Among the records that follow, find the line with "được tháo rời hoàn toàn." and the line with "nghiệp. Với vật". Set down those lines and all lines between them exactly, without adding anything.

***

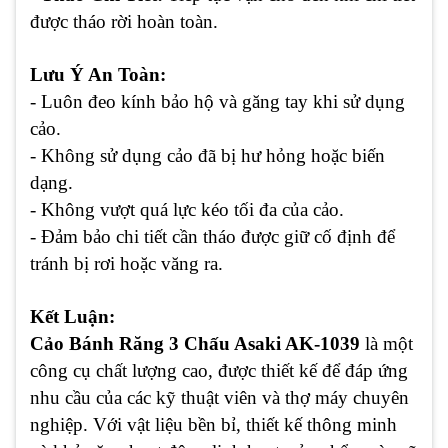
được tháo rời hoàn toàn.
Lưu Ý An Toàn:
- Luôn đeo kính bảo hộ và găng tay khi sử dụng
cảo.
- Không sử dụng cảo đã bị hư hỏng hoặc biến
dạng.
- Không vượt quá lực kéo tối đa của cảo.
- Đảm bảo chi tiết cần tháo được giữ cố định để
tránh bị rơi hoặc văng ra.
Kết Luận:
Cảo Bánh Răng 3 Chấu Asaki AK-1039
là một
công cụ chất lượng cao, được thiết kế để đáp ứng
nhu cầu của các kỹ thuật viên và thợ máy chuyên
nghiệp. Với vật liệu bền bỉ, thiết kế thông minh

***

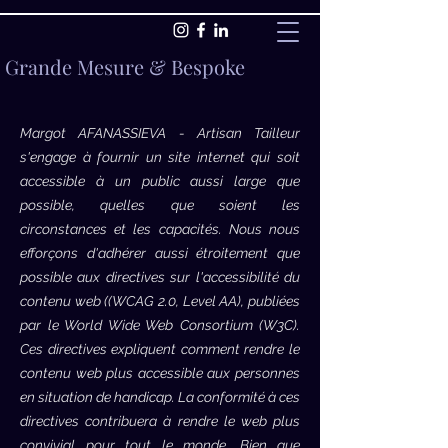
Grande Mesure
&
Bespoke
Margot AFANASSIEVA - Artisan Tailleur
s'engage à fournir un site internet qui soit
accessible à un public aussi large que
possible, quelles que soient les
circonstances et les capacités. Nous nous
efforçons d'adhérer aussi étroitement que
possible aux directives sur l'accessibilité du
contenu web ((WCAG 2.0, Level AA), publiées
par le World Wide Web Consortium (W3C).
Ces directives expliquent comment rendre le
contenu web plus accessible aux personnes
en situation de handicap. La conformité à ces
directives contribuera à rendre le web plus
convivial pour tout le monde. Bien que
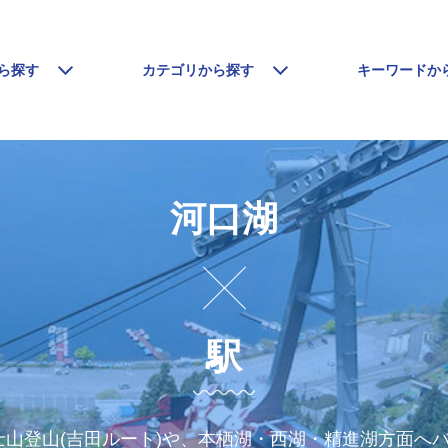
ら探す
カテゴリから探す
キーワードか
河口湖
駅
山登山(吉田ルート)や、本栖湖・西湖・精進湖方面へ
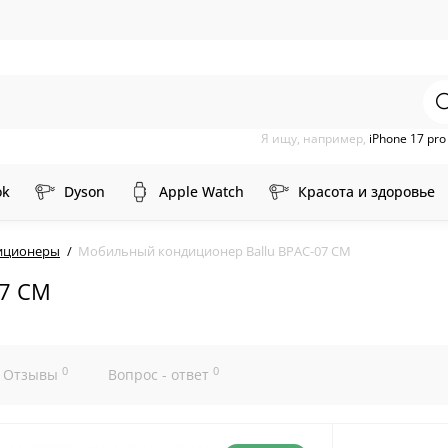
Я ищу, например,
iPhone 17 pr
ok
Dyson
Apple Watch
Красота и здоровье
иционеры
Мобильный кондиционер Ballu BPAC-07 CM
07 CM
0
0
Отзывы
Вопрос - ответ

***

## RESPONSE
được tháo rời hoàn toàn.
Lưu Ý An Toàn:
- Luôn đeo kính bảo hộ và găng tay khi sử dụng
cảo.
- Không sử dụng cảo đã bị hư hỏng hoặc biến
dạng.
- Không vượt quá lực kéo tối đa của cảo.
- Đảm bảo chi tiết cần tháo được giữ cố định để
tránh bị rơi hoặc văng ra.
Kết Luận:
Cảo Bánh Răng 3 Chấu Asaki AK-1039
là một
công cụ chất lượng cao, được thiết kế để đáp ứng
nhu cầu của các kỹ thuật viên và thợ máy chuyên
nghiệp. Với vật liệu bền bỉ, thiết kế thông minh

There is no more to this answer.